The competition to lead in the field of A.I. has turned into a frantic search for the digital data necessary to advance the technology. Tech giants like OpenAI, Google, and Meta have resorted to questionable tactics, disregarding company policies and considering bending the law, as reported by The New York Times.
At Meta, the parent company of Facebook and Instagram, discussions were held last year among managers, lawyers, and engineers about potentially acquiring Simon & Schuster to access longer works, as revealed in internal meeting recordings obtained by The Times. They also explored the idea of collecting copyrighted data from various online sources, even if it meant facing legal challenges. They believed negotiating licenses with publishers, artists, musicians, and the news industry would be too time-consuming.

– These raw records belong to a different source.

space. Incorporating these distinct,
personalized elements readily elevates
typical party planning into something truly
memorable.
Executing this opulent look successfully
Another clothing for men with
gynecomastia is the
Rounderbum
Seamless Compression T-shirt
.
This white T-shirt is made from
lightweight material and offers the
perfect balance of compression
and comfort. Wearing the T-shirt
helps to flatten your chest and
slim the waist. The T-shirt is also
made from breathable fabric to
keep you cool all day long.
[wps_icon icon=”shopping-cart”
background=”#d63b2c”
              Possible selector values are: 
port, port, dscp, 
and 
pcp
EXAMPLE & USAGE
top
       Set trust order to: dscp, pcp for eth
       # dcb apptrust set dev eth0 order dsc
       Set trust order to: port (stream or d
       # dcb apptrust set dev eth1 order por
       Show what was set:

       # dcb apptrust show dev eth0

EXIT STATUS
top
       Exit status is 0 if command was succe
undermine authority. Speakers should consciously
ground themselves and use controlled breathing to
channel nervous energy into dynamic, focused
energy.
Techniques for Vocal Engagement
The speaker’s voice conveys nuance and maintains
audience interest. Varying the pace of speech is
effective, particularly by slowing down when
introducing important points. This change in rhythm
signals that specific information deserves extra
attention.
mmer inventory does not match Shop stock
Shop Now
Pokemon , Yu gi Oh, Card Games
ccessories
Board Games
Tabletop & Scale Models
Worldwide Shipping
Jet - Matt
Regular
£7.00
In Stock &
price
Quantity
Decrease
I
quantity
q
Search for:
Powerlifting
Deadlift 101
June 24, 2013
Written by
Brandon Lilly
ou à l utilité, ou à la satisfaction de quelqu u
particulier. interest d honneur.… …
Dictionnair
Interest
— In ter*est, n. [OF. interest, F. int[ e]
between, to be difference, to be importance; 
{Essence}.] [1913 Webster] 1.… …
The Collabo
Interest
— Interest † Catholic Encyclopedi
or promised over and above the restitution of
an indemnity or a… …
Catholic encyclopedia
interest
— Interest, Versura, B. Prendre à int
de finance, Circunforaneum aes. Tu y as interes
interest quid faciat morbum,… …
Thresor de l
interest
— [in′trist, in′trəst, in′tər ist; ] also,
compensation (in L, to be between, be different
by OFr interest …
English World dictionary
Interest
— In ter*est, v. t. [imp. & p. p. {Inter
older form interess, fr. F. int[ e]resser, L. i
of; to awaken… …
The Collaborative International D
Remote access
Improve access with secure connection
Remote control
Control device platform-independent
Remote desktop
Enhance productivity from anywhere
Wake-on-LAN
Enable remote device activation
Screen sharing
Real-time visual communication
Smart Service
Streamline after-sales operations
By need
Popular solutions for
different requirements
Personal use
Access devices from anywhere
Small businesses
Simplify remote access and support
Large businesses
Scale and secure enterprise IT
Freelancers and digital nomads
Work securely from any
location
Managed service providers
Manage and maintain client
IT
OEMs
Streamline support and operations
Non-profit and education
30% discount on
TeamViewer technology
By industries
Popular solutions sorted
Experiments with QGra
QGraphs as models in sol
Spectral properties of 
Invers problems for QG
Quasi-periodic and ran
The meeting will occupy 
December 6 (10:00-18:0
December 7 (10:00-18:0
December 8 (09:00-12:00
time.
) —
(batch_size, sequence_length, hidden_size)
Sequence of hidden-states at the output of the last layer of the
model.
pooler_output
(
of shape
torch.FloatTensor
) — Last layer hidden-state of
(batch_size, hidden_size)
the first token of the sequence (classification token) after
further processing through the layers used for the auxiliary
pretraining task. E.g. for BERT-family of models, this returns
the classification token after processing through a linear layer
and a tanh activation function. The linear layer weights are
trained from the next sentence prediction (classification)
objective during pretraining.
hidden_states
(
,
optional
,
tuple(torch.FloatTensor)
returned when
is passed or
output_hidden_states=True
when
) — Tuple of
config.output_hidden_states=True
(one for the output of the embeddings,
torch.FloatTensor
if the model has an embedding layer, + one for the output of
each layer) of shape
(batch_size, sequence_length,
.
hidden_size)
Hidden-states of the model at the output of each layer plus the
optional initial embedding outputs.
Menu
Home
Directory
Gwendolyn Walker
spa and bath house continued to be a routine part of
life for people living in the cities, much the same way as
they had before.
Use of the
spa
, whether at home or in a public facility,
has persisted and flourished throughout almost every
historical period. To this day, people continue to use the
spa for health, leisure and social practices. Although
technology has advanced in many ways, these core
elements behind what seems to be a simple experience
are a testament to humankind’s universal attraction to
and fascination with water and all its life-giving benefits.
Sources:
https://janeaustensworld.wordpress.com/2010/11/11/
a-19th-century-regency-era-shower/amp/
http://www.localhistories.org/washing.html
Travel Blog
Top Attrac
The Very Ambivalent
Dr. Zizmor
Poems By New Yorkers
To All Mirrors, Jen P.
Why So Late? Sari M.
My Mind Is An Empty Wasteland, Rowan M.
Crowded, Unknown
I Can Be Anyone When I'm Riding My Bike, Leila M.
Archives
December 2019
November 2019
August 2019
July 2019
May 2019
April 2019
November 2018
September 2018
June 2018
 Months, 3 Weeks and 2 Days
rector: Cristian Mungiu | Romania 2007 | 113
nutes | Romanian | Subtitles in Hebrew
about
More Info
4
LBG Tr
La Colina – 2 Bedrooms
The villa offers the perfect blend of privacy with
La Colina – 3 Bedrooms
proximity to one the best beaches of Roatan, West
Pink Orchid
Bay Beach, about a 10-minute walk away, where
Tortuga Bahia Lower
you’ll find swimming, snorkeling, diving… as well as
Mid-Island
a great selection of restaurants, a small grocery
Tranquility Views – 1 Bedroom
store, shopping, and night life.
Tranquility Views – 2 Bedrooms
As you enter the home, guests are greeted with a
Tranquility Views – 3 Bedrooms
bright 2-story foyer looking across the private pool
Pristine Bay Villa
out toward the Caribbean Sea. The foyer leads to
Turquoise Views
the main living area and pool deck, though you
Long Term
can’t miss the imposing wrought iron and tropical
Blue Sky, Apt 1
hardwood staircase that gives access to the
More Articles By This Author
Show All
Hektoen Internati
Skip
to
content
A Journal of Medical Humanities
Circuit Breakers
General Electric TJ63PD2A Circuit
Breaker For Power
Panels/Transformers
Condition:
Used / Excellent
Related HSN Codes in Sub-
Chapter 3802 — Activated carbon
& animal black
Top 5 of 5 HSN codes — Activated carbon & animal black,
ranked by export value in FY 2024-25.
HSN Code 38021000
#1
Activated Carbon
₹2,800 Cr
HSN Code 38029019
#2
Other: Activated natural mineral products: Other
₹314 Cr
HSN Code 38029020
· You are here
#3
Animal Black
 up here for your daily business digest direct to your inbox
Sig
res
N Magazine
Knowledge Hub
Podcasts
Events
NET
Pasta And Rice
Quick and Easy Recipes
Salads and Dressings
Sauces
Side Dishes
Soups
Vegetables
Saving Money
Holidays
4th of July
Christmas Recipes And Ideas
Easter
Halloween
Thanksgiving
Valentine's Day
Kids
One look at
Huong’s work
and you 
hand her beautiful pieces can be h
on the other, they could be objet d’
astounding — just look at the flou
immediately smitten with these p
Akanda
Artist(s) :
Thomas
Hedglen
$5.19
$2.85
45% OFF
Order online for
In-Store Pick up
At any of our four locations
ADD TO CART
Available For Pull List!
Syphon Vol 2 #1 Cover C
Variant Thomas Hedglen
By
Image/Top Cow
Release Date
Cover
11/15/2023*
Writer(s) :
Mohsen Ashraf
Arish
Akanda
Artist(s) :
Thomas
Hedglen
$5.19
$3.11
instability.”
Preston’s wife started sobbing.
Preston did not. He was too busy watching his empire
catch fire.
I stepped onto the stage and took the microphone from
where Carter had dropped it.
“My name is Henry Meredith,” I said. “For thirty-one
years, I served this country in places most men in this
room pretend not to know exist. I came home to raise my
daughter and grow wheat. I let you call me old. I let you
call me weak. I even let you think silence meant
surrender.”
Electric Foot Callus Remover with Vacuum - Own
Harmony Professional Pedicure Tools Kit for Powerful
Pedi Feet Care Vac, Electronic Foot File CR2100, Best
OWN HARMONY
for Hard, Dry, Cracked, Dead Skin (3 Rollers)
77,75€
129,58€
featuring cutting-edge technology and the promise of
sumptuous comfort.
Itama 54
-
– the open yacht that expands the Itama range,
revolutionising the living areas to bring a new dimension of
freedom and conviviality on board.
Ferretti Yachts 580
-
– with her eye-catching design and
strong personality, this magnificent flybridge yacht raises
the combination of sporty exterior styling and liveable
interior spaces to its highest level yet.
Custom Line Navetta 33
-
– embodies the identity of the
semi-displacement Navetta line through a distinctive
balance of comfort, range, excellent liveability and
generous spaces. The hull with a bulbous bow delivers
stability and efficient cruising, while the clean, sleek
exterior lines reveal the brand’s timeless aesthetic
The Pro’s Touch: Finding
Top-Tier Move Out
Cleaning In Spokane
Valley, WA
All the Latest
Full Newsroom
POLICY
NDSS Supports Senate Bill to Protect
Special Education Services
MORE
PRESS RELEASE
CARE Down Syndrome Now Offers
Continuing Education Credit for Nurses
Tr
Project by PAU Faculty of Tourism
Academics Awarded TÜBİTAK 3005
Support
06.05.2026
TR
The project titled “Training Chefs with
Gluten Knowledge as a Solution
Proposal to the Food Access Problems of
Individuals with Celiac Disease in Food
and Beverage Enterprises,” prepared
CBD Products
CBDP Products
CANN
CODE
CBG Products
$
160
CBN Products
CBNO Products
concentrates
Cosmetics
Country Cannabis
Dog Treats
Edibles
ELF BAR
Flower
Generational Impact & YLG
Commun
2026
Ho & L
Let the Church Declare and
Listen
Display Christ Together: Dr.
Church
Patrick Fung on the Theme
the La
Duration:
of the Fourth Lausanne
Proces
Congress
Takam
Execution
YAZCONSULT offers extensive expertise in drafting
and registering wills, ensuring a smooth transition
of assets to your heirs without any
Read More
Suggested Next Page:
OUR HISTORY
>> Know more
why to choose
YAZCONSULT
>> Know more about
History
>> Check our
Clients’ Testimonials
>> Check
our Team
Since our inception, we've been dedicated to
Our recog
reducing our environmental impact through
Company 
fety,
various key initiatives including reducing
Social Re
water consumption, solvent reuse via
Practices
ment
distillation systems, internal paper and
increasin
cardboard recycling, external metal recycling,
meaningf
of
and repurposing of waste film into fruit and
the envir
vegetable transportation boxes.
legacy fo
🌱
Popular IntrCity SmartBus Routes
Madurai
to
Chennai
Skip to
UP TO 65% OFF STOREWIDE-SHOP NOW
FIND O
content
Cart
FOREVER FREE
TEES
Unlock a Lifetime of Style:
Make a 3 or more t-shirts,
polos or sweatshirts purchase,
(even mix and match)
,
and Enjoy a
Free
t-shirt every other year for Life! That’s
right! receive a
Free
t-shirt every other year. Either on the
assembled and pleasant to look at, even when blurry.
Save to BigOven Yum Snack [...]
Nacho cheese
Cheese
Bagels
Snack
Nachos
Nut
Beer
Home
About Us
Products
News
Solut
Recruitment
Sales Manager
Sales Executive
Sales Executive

Similarly, Google, like OpenAI, reportedly transcribed YouTube videos to extract text for its A.I. models, potentially infringing on the copyrights of the original creators, according to sources familiar with the company’s practices.
Google also expanded its terms of service last year, allowing the company to access publicly available content such as Google Docs and restaurant reviews on Google Maps for its A.I. products. This move was intended to enhance the capabilities of its A.I. technology, as indicated by members of Google’s privacy team and an internal message seen by The Times.
These actions by tech companies highlight how online information has become crucial for the development of A.I. systems. The A.I. industry heavily relies on a wide range of data sources, including news articles, fictional works, user-generated content, and multimedia, to train the technology to generate text, images, sounds, and videos that mimic human creations.